YOUR ASSIGNMENT: Repeat exactly, and only, the lines of the entries below from the one with "Name of Council: Millbrook Parish Council" through the one with "2. Scope and Objectives of the Policy", both ends included.

Extracted page text data
==================================================
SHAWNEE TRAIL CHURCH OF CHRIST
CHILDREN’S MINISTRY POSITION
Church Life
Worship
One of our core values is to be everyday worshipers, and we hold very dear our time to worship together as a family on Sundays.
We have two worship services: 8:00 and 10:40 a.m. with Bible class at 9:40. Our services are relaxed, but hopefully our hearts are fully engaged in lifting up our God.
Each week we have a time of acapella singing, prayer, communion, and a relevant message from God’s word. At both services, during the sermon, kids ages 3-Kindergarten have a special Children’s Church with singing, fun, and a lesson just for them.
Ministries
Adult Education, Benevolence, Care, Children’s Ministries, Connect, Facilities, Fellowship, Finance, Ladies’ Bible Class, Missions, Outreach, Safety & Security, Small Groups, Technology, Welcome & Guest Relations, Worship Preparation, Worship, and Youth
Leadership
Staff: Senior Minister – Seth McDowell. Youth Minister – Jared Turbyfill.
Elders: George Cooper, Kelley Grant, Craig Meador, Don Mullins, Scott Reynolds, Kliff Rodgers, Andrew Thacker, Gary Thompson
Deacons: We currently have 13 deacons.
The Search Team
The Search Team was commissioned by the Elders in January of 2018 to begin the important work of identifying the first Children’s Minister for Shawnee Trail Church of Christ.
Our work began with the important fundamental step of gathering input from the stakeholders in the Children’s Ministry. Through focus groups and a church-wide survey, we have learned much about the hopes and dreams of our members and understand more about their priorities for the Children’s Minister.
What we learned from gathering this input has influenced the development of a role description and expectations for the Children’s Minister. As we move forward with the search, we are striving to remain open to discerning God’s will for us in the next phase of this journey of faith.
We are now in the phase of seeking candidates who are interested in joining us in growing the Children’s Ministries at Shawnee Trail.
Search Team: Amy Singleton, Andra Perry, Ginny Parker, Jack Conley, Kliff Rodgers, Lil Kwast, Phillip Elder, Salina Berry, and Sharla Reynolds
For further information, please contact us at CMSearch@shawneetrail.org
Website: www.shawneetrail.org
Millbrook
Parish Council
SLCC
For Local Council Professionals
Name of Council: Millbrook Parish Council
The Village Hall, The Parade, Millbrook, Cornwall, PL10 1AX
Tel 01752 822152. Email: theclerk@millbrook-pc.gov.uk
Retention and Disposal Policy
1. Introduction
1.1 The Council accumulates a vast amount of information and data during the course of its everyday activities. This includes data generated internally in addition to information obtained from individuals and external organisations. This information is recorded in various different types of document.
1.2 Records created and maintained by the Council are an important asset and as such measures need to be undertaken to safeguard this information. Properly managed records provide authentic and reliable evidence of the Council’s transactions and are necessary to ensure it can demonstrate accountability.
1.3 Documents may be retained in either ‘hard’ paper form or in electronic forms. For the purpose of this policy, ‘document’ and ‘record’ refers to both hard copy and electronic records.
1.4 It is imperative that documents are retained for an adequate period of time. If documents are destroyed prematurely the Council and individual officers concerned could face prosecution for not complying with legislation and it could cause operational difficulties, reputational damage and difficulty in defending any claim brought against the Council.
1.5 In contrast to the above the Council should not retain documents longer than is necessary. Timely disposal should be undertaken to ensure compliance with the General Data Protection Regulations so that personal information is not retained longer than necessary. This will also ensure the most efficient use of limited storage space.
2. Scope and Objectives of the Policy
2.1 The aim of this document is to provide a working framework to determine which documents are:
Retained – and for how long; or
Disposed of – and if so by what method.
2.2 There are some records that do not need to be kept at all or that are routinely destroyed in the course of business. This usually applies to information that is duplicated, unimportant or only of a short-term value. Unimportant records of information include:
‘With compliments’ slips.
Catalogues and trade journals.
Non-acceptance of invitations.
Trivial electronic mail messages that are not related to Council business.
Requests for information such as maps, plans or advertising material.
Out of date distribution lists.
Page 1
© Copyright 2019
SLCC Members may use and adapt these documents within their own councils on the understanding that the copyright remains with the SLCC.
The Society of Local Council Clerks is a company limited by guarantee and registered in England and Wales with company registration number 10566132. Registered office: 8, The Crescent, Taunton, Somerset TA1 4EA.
==================================================
RESULT OF THE EXERCISE:
Name of Council: Millbrook Parish Council
The Village Hall, The Parade, Millbrook, Cornwall, PL10 1AX
Tel 01752 822152. Email: theclerk@millbrook-pc.gov.uk
Retention and Disposal Policy
1. Introduction
1.1 The Council accumulates a vast amount of information and data during the course of its everyday activities. This includes data generated internally in addition to information obtained from individuals and external organisations. This information is recorded in various different types of document.
1.2 Records created and maintained by the Council are an important asset and as such measures need to be undertaken to safeguard this information. Properly managed records provide authentic and reliable evidence of the Council’s transactions and are necessary to ensure it can demonstrate accountability.
1.3 Documents may be retained in either ‘hard’ paper form or in electronic forms. For the purpose of this policy, ‘document’ and ‘record’ refers to both hard copy and electronic records.
1.4 It is imperative that documents are retained for an adequate period of time. If documents are destroyed prematurely the Council and individual officers concerned could face prosecution for not complying with legislation and it could cause operational difficulties, reputational damage and difficulty in defending any claim brought against the Council.
1.5 In contrast to the above the Council should not retain documents longer than is necessary. Timely disposal should be undertaken to ensure compliance with the General Data Protection Regulations so that personal information is not retained longer than necessary. This will also ensure the most efficient use of limited storage space.
2. Scope and Objectives of the Policy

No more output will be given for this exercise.